Text provided:
+===+

Thank you for providing good testcases!

Sure. For the code

program xstr_real
implicit none
integer, parameter :: wp = kind(1.0d0), ikind = selected_int_kind(2)
print*,str2real("-0.12E"),str2real("0.12E"),str2real("1.2E"),str2real("12.0E")
contains
function str2real(s) result(r)
character(*), target, intent(in) :: s
real(wp) :: r
integer(kind=ikind), parameter :: period = -2
integer(kind=ikind), parameter :: char_e = 21
integer,   parameter :: N = 32
real(wp),  parameter :: expo(*) = [1e15,  1e14,  1e13,  1e12,  1e11,  1e10,  1e9,   1e8,   &
                                   1e7,   1e6,   1e5,   1e4,   1e3,   1e2,   1e1,   1e0,   &
                                   1e0,                                                    &
                                   1e-1,  1e-2,  1e-3,  1e-4,  1e-5,  1e-6,  1e-7,  1e-8,  &
                                   1e-9,  1e-10, 1e-11, 1e-12, 1e-13, 1e-14, 1e-15, 1e-16, &
                                   1e-17, 1e-18, 1e-19, 1e-20, 1e-21, 1e-22, 1e-23, 1e-24]
character(N) :: equ_s
integer(kind=ikind)    :: equ_i(N)
integer(kind=ikind)    :: mask(N)
integer      :: period_loc
integer      :: exponent_loc
integer      :: mask_from
integer      :: mask_till


equivalence(equ_i, equ_s)

equ_s = s
equ_i = equ_i - 48

period_loc   = findloc(equ_i, period, 1)
exponent_loc = findloc(equ_i, char_e, 1)

where (0 <= equ_i .and. equ_i <= 9)
    mask = 1
elsewhere
    mask = 0
end where

mask_from = 18 - period_loc
mask_till = mask_from + exponent_loc - 2

r = sum(equ_i(:exponent_loc - 1) * expo(mask_from:mask_till) * mask(:exponent_loc - 1))
end function str2real
end program xstr_real

compiling with gfortran xstr_real.f90 and running gives

0.12000000104308128 0.12000000104308128 1.2000000029802322 12.000000000000000

so a leading minus sign needs to be handled. I changed the nonstandard integer*1 declarations as shown. Compiling with gfortran -std=f2018 xstr_real.f90 gives

xstr_real.f90:27:25:

   27 | equivalence(equ_i, equ_s)
      |                         1
Warning: Fortran 2018 obsolescent feature: EQUIVALENCE statement at (1)
xstr_real.f90:27:12:

   27 | equivalence(equ_i, equ_s)
      |            1
Error: GNU Extension: Non-default type object or sequence equ_i in EQUIVALENCE statement at (1) with objects of different type

I don’t know how equivalence works. Can the code be rewritten without it or with it but in a standard-conforming way?

equivalence makes the character variable available as an integer. Basically it tells the compiler to put both variables into the same space in memory. I don’t know how to do this in another way, maybe with pointers?

+===+

Tasks to perform:
- 1) According to the forum excerpt, what does the equivalence statement tell the compiler to do?
- 2) Replace "period_loc" with "decimal_loc" and write out the part of the forum excerpt that opens with "where (0 <= equ_i" and closes with "mask(:exponent_loc - 1))".

+===+

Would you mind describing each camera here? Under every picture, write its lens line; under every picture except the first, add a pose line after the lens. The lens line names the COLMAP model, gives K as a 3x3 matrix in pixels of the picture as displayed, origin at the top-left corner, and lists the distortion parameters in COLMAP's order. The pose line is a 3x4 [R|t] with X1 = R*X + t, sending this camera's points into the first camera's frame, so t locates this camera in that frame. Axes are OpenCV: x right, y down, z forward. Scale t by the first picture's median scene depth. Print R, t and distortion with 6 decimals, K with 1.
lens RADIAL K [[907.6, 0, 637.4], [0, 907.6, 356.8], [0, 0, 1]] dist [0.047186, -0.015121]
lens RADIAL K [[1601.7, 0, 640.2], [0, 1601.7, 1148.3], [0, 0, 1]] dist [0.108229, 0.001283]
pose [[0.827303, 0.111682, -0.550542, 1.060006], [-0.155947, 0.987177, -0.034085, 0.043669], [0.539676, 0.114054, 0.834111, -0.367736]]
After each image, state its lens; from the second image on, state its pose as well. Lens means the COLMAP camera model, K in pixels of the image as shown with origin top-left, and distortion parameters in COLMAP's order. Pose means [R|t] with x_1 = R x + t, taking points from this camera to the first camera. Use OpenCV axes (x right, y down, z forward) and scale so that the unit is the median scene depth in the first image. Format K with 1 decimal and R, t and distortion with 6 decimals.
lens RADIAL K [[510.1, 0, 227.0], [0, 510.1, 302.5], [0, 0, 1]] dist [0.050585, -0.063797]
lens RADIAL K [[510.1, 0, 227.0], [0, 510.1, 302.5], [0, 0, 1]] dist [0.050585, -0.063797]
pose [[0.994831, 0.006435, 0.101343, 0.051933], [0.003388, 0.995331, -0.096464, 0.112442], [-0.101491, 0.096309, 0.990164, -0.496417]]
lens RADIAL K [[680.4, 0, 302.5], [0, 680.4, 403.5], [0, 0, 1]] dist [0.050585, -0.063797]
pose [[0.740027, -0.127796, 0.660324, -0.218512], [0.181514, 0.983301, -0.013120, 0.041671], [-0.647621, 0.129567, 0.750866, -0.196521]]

+===+

Responses for each task:
- 1) It tells the compiler to put both variables into the same space in memory.

- 2)
where (0 <= equ_i .and. equ_i <= 9)
    mask = 1
elsewhere
    mask = 0
end where

mask_from = 18 - decimal_loc
mask_till = mask_from + exponent_loc - 2

r = sum(equ_i(:exponent_loc - 1) * expo(mask_from:mask_till) * mask(:exponent_loc - 1))